Face à la fermeture du détroit d’Ormuz, de nouvelles routes s’ouvrent pour exporter le pétrole irakien, dont l’économie dépend fortement de ses champs pétroliers. Début avril, un contrat inédit a été signé entre Bagdad et Damas. Des centaines de camions-citernes traversent désormais la Syrie jusqu’à la raffinerie de Baniyas, sur la côte méditerranéenne. Plusieurs centaines de milliers de tonnes de brut devraient y transiter jusqu’au mois de juin, à destination, entre autres, de l’Europe. Reportage de notre correspondante, Manon Chapelain.
Sur la route qui mène à la raffinerie portuaire de Baniyas, en Syrie, des centaines de camions-citernes chargés de diesel restent immobiles, garés sur le bas-côté. « Et c’est encore comme ça sur 30 kilomètres« , nous informe Ahmad, un chauffeur.

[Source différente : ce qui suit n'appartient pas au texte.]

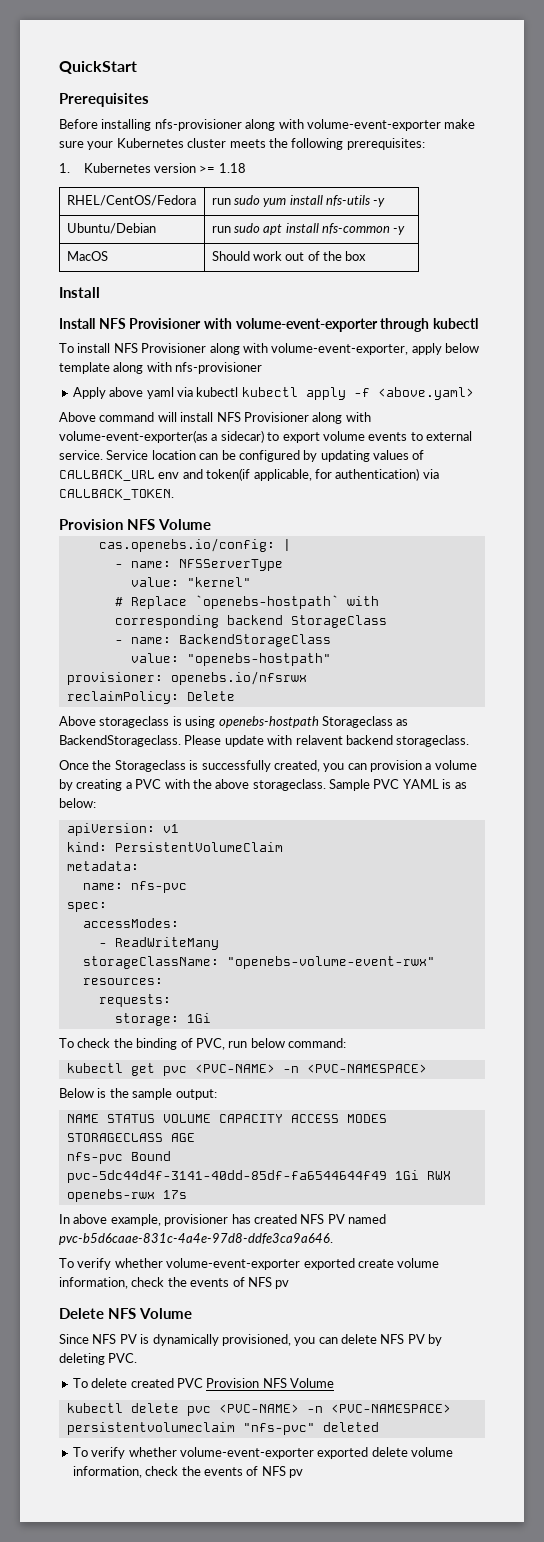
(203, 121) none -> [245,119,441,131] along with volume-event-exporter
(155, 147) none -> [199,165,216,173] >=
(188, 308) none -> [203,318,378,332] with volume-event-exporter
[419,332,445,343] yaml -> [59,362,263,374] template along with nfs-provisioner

Ahmad arrive de Mossoul, en Irak, après 17 jours de voyage. Et sa cargaison, il la livre soulagé après, dit-il, avoir été empêché de travailler. « À cause de la fermeture du détroit d’Ormuz (par lequel la majorité du pétrole irakien transite habituellement, ndlr), on a subi beaucoup de pertes. Cela faisait six ou sept semaines que l’on était bloqué chez nous, au chômage technique, sans pouvoir travailler. Dieu merci, cette route avec la Syrie a ouvert« .
En effet, les revenus pétroliers de l’Irak, dont l’économie dépend à 90% de ses exportations pétrolières, ont chuté de plus de 70% en mars par rapport à février. Début avril, l’Irak et la Syrie ont donc signé un accord inédit : permettre à Bagdad de rouvrir un itinéraire à l’arrêt depuis plus de vingt ans, les derniers flux de pétrole irakien via la Syrie remontant au début des années 2000.
Le trafic à l’arrêt
Mais au poste-frontière, l’afflux est tel que les camions n’avancent pas, explique Issa, un autre chauffeur. « Il y a beaucoup d’embouteillages, beaucoup d’attente. On est restés bloqués 14 jours côté irakien, sur l’asphalte brûlant et sous la chaleur. Là-bas, c’est le désert ! Puis nous avons dû avancer en convoi jusqu’ici, sur des routes qui montent et qui descendent. C’était très compliqué, très dangereux« .
Face à ce flot soudain, rien, en Syrie, n’est aménagé : le trafic est presque figé. Voilà trois jours que ces deux chauffeurs n’ont pas bougé. « Ce qu’on veut, c’est simplement des places pour se garer. Un endroit pour cuisiner et dormir. Avec le bruit de la route, on ne peut pas fermer l’œil. On attend au milieu du trafic. Il y a quelques jours, un collègue qui traversait s’est fait renverser par une voiture. C’est vraiment dangereux« , commente l’un d’eux.
Un premier pétrolier a quitté le terminal de Baniyas mi-avril. De nouveaux départs devraient avoir lieu dans les prochaines semaines.